Your answer should hold every line of the records below that contains the string "законопроекту".

--

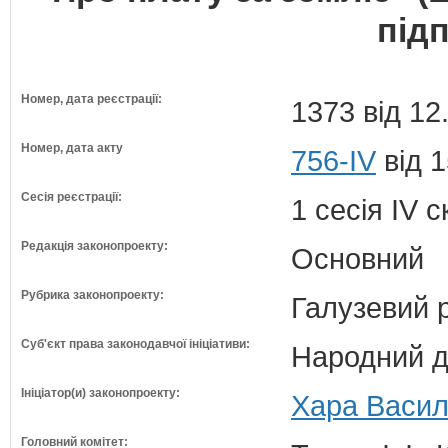
під
Номер, дата реєстрації:
1373 від 12
Номер, дата акту
756-IV
від 1
Сесія реєстрації:
1 сесія IV 
Редакція законопроекту:
Основний
Рубрика законопроекту:
Галузевий 
Суб'єкт права законодавчої ініціативи:
Народний д
Ініціатор(и) законопроекту:
Хара Василь
Головний комітет:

--

__PROBLEM SOLUTION__:
Редакція законопроекту:
Рубрика законопроекту:
Ініціатор(и) законопроекту:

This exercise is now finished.